QUESTIONS TO ANSWER →
a. Translate this sentence from the passage on Twitty's career below into Spanish: "Twitty also played baseball, his second passion."
b. Continue the passage on Twitty's career below from the point where it stops.

PASSAGE SHOWN →
=-=-=-=-=

Throughout much of Twitty's country music career his recording home was Decca Records, later renamed MCA. He signed with the label in late 1965 but left in 1981, when it appeared MCA was marketing and promoting newer acts; management at the label had changed, in addition to other factors that brought on the decision. He joined Elektra/Asylum in 1982. That label's country music unit merged with sister label Warner Bros. Records in 1983. He stayed with Warner Bros. through early 1987 but then went back to MCA to finish his career. In 1993, shortly before he died, he recorded a new album, Final Touches.

Baseball

Twitty also played baseball, his second passion. He received an offer to play with the Philadelphia Phillies after high school, but he was drafted into the U.S. Army before he could sign the contract. Twitty joined the entrepreneur Larry Schmittou and other country musicians, such as Cal Smith and Jerry Reed in 1977 as investors in the Nashville Sounds, a Minor League Baseball team of the Double-A Southern League, which began playing in 1978. Twitty threw out the ceremonial first pitch at the team's inaugural home opener at Herschel Greer Stadium on April 26, 1978. Twitty would also host celebrity softball games for charity, frequently playing against a team put together by Barbara Mandrell.

Twitty City
Twitty lived for many years in Hendersonville, Tennessee, just north of Nashville, Tennessee, where he built a country music entertainment complex named Twitty City at a cost of over $3.5 million. Twitty and Twitty City were once featured on the TV series Lifestyles of the Rich and Famous, and was also seen in the Nashville episode of the BBC series Entertainment USA, presented by Jonathan King. Opened in 1982, it was a popular tourist stop throughout the 1980s and into the early 1990s; it was shut down in 1994 following a year-long tribute show called Final Touches, when fans and peers in the music business dropped by. The complex was auctioned off and bought by the Trinity Broadcasting Network in June 1994.

=-=-=-=-=

SUPPLIED INFORMATION →

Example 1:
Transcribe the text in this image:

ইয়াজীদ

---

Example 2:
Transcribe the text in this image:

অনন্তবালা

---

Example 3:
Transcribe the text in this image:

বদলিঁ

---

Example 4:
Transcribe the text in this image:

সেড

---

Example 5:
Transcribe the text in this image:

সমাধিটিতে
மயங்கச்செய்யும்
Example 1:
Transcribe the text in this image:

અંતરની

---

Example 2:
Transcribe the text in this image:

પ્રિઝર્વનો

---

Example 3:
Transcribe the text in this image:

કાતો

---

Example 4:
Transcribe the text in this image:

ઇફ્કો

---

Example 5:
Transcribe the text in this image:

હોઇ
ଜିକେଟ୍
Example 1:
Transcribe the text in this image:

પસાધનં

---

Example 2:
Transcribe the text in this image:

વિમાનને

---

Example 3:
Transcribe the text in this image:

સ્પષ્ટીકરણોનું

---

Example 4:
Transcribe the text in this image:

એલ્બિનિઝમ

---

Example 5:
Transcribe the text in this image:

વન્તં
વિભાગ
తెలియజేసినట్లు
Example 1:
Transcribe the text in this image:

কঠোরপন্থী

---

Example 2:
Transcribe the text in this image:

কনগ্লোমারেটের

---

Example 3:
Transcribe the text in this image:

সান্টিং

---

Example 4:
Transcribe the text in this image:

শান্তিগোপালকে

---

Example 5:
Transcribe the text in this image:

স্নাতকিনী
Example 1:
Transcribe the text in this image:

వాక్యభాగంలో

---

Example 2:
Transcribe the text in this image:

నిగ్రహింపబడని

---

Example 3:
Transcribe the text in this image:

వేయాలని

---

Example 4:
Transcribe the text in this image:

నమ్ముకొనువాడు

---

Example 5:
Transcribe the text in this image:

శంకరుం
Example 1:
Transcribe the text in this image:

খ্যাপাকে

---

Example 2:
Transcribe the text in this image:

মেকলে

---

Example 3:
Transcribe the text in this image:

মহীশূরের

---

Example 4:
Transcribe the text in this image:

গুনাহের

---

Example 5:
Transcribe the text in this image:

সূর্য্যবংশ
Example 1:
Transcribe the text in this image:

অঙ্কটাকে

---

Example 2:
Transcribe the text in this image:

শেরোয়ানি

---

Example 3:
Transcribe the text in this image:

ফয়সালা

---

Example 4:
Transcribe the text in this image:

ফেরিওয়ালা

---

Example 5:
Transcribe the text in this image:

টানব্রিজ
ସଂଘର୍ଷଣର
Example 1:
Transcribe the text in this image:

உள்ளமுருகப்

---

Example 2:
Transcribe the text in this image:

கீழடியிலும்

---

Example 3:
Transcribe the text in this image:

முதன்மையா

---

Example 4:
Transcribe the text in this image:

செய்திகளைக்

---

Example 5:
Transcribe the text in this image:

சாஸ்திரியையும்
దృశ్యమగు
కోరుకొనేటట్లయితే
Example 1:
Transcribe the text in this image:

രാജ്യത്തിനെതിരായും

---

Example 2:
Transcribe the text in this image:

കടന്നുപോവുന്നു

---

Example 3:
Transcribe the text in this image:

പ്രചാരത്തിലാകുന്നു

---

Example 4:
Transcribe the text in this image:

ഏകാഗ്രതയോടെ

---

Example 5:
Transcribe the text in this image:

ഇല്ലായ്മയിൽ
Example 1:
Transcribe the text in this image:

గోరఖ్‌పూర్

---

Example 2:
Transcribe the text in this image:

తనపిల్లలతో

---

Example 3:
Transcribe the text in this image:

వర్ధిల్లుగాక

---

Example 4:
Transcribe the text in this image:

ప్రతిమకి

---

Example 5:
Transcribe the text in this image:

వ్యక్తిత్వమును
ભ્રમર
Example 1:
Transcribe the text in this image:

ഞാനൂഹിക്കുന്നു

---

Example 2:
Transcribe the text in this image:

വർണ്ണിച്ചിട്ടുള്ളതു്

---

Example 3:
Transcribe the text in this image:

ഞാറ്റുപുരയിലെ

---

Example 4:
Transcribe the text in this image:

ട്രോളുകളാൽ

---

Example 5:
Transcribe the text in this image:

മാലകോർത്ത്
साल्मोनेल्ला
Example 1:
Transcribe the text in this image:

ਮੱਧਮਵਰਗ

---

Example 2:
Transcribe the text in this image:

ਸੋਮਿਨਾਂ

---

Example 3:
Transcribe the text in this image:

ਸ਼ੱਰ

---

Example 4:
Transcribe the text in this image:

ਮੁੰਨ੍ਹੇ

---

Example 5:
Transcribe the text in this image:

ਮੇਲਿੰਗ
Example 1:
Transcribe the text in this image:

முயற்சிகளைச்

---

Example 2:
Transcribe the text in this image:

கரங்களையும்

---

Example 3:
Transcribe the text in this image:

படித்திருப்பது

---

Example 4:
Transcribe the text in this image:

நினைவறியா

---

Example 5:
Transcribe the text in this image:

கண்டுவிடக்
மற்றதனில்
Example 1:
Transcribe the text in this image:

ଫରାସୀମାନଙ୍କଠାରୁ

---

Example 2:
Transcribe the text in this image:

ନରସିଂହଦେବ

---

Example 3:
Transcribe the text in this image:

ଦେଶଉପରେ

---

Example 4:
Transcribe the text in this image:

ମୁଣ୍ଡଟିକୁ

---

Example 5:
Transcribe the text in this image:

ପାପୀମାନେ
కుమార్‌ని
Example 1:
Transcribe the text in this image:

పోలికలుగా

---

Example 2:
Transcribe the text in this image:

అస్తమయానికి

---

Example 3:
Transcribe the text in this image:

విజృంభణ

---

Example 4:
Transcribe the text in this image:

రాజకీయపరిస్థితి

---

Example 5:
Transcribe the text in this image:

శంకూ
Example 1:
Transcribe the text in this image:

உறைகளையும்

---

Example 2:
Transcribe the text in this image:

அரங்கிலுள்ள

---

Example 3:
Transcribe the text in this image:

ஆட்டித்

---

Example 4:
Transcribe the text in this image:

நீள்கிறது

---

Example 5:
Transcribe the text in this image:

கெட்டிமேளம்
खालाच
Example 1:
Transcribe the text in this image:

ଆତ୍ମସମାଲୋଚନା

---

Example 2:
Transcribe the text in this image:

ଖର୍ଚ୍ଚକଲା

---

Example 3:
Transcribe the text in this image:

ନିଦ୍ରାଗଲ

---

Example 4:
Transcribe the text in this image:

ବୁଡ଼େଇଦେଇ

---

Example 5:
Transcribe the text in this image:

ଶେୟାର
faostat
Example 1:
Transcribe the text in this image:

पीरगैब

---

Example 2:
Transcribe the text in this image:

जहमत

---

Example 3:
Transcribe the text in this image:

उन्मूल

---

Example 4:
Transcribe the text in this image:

=-=-=-=-=

RESULTS →
a. Twitty también jugaba al béisbol, su segunda pasión.

b.
Personal life
Twitty was married four times, to three different women. His first marriage, to Ellen Matthews, lasted from 1953 to 1954. They had married because Ellen was pregnant with their son, Michael. His second, and longest, marriage was to Temple "Mickey" Medley. They were married in 1956 and had three children: Kathy, Joni Lee, and Jimmy Twitty. The couple were divorced in early 1970, but they remarried quietly by the end of 1970. By 1984, after 28 years of marriage on and off, the stress of Twitty's frequent absences took its toll on Mickey, and she and Conway divorced. Mickey Twitty died in 2021. In 1987, Twitty married his 36-year-old office secretary, Delores "Dee" Henry, who became his widow in June 1993.

Twitty made Oklahoma City his home during most of his recording career, from 1963 to 1972. He also lived in Norman, Oklahoma. Twitty performed at the Diamond Ballroom after its opening in 1964. Conway Twitty opened one of his Twitty Burger restaurants at 7200 S. Western Avenue in Oklahoma City.

In 1981, Twitty was exiting his tour bus when he slipped on the steps and fell, hitting his head against the steps. John Hughey, who was Twitty's steel guitar player, found him on the ground. Many people, including family members, said that Twitty underwent a change in personality after the accident.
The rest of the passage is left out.